# How to jack up the car



## Darth Menace (Aug 12, 2013)

Hi i have a 69 tempest convertible (GTO clone) anyway, i was wanting to get the digits off the tranny and motor so I was wondering whats the safest (for myself and the car) way to jack it up and slide underneath? i know i am going to have to replace some gaskets on the engine to so this will be good to know down the road (on a side note is there a link that tells where the engine/tranny codes are, and how to decipher them?)


----------



## 68greengoat (Sep 15, 2005)

Here's locations of the engine codes. Block date code is by the dizzy, ex.D108:



The head code is #2. Date code on the head is #3...


Here's for the engine code and block casting number:
Pontiac Power

Here's for the heads:
Pontiac #'s - 

Any date codes, ex. D108, work the same. A = Jan, B = Feb, C = March etc. The next 2 digits is the day of the month, and the last digit is the year... D108 would be April 10th, 1968 or possibly '78. That's where you need to use the block casting number in conjunction with the date code to figure out the year..

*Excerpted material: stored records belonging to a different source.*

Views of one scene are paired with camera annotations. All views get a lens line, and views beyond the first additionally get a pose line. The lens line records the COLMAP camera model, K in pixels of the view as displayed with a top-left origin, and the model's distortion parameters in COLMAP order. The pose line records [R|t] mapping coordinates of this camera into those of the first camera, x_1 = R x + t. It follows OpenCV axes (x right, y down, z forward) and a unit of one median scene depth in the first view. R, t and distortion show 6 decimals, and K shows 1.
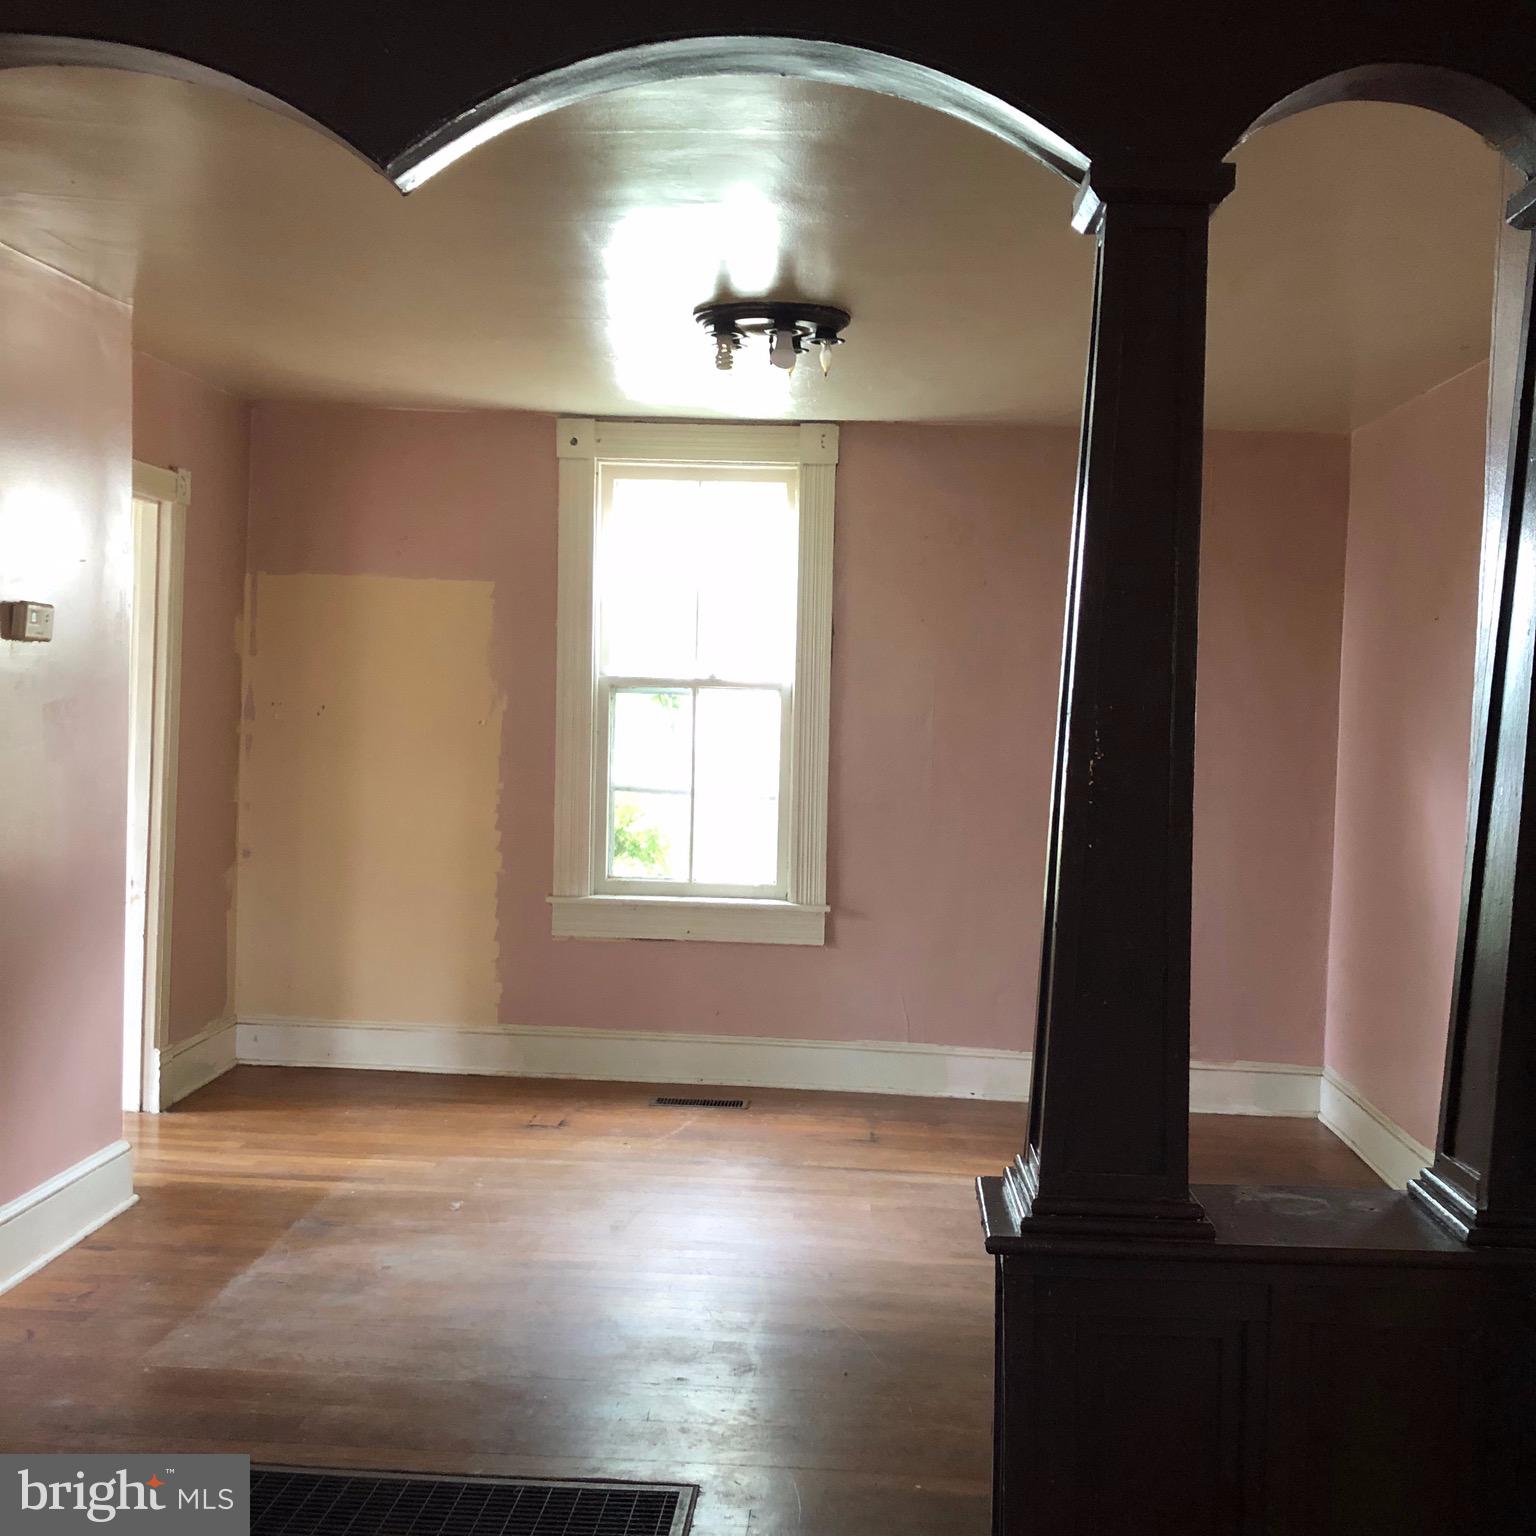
lens RADIAL K [[1691.4, 0, 769.9], [0, 1691.4, 765.0], [0, 0, 1]] dist [0.125613, 0.000000]
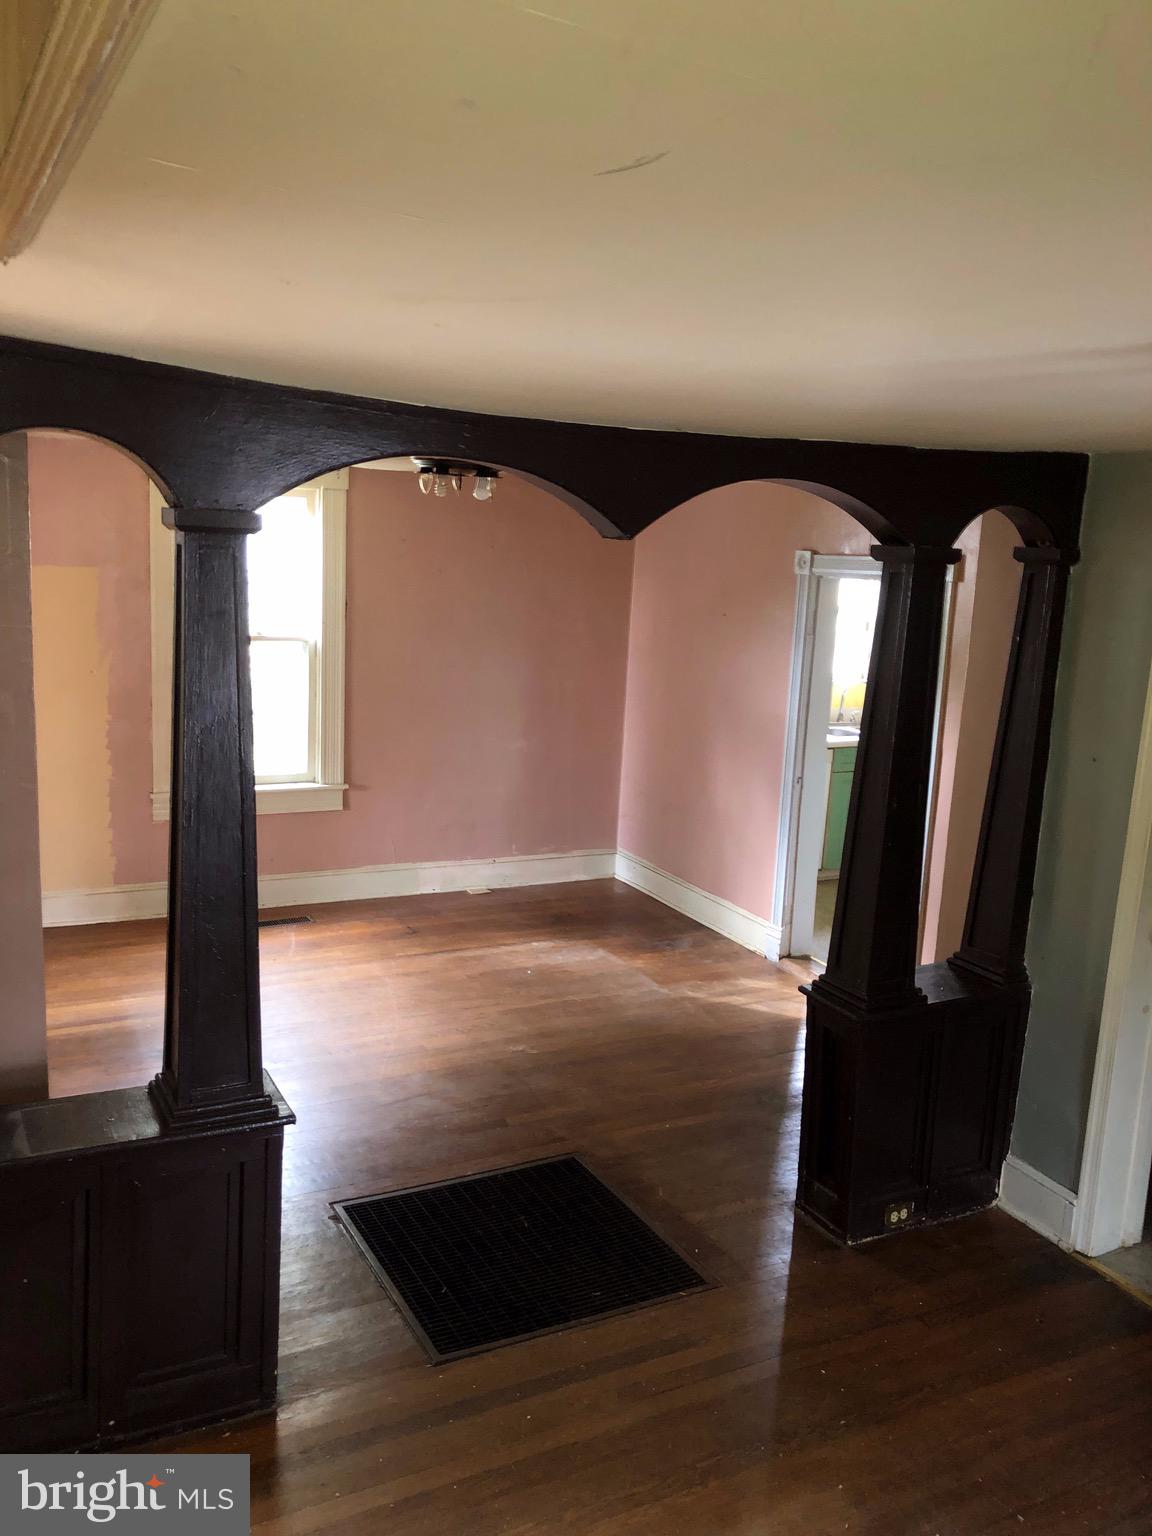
lens RADIAL K [[1258.6, 0, 577.5], [0, 1258.6, 769.0], [0, 0, 1]] dist [0.036112, -0.031518]
pose [[0.847611, -0.082771, 0.524122, -0.390611], [-0.006726, 0.986003, 0.166590, -0.123853], [-0.530575, -0.144729, 0.835191, -0.061610]]
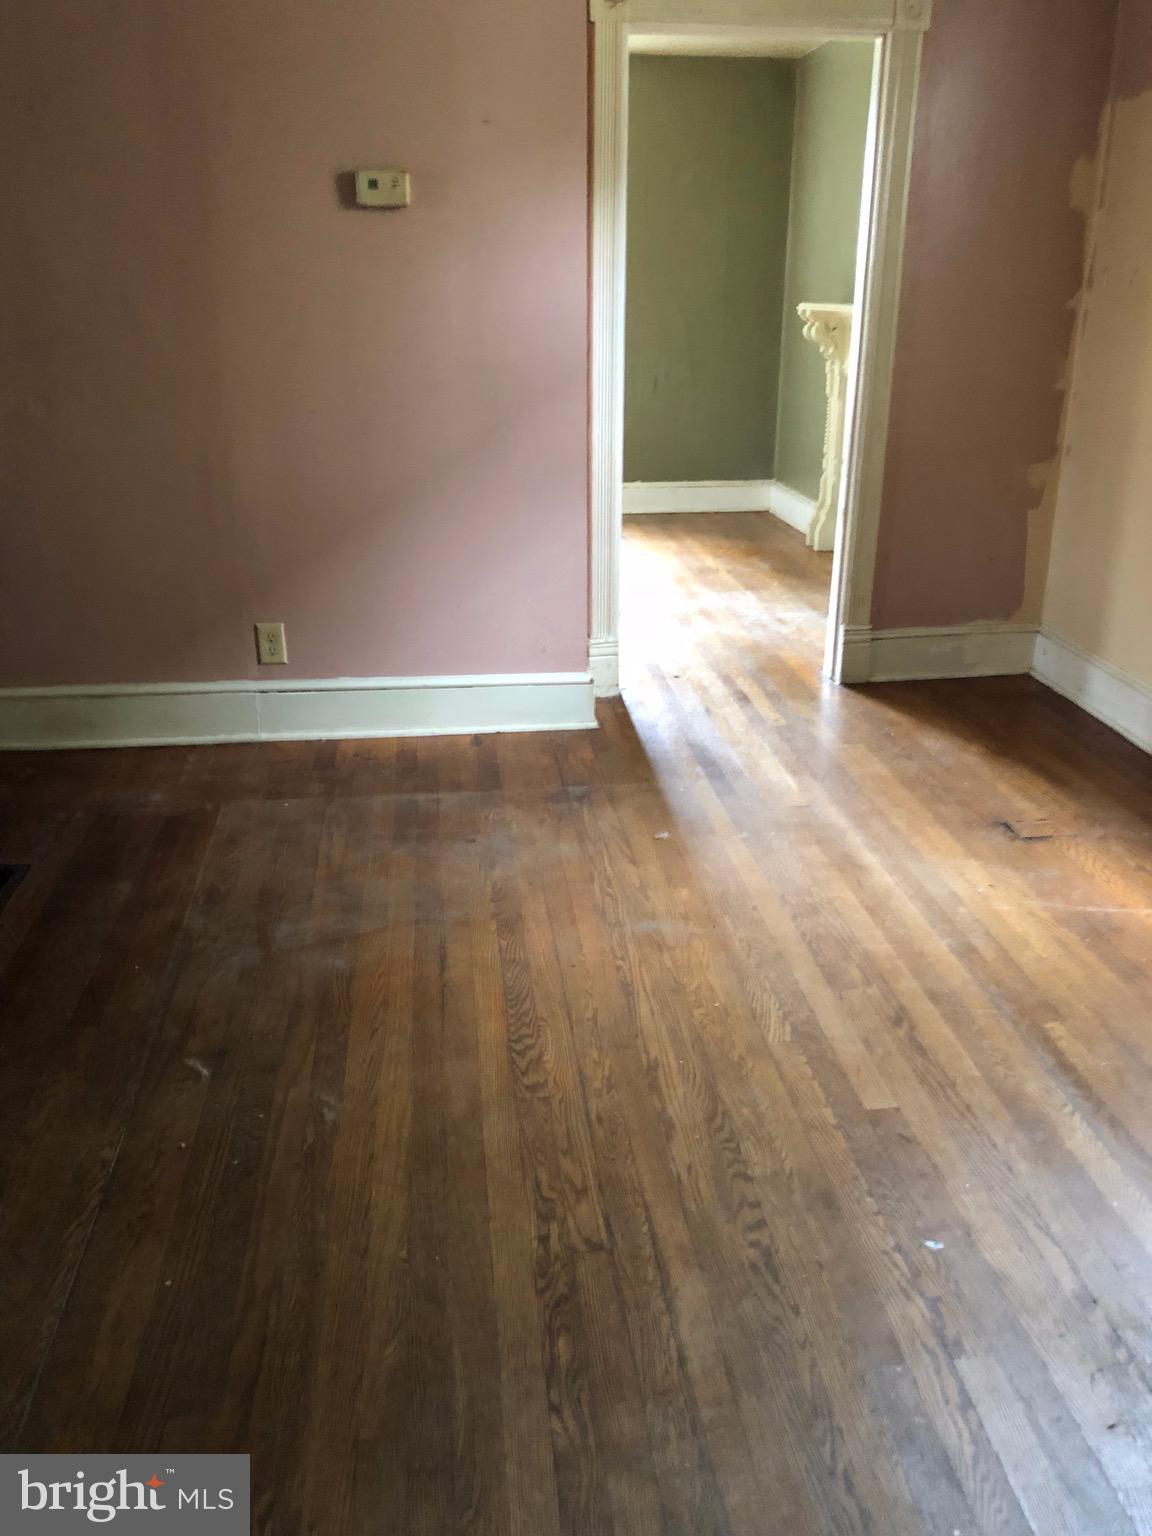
lens RADIAL K [[1258.6, 0, 590.0], [0, 1258.6, 741.4], [0, 0, 1]] dist [0.036112, -0.031518]
pose [[0.196203, 0.302078, -0.932874, 0.329008], [-0.037988, 0.952993, 0.300603, 0.007294], [0.979827, -0.023542, 0.198455, 0.652091]]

Here's another good source:
http://www.wallaceracing.com/index.htm
Scroll down a little and on the left side they have a section for "code searches"...


----------



## Darth Menace (Aug 12, 2013)

hmmm, i was not able to find a stamp on the block as mentioned above. I found one on the head and from what i can tell it says "D N 3 6 (and in smaller font, more towards the firewall it has) 5177"


----------



## Darth Menace (Aug 12, 2013)

I took pictures of the heads and that is what it looks like, but it doesnt make sense going by your head #'s site

Also, is there a second place the code would be on the block?


----------



## Rukee (Feb 8, 2007)

Make sure the car is on a flat, clean level surface either concrete or strong blacktop. Jack the front of the car up under the frame section under the motor mounts, then use jack stands just behind the front wheels were the frame turns and goes along side the rockers. Jack the back end up under the diff and then use jack stand just in front of the rear wheel on the frame.


----------



## 68greengoat (Sep 15, 2005)

Darth Menace said:


> I took pictures of the heads and that is what it looks like, but it doesnt make sense going by your head #'s site
> 
> Also, is there a second place the code would be on the block?


Look at the number cast on the center exhaust ports on the head, #2 in the head pic. Is it 36 that you reference? Could it be 96? D N is the shift, Day Night. Which code on the block are you referring to?


----------



## Darth Menace (Aug 12, 2013)

I found the code on the block. it's a 1970 400ci. thanks for the info.

He head info I found made no sense.


----------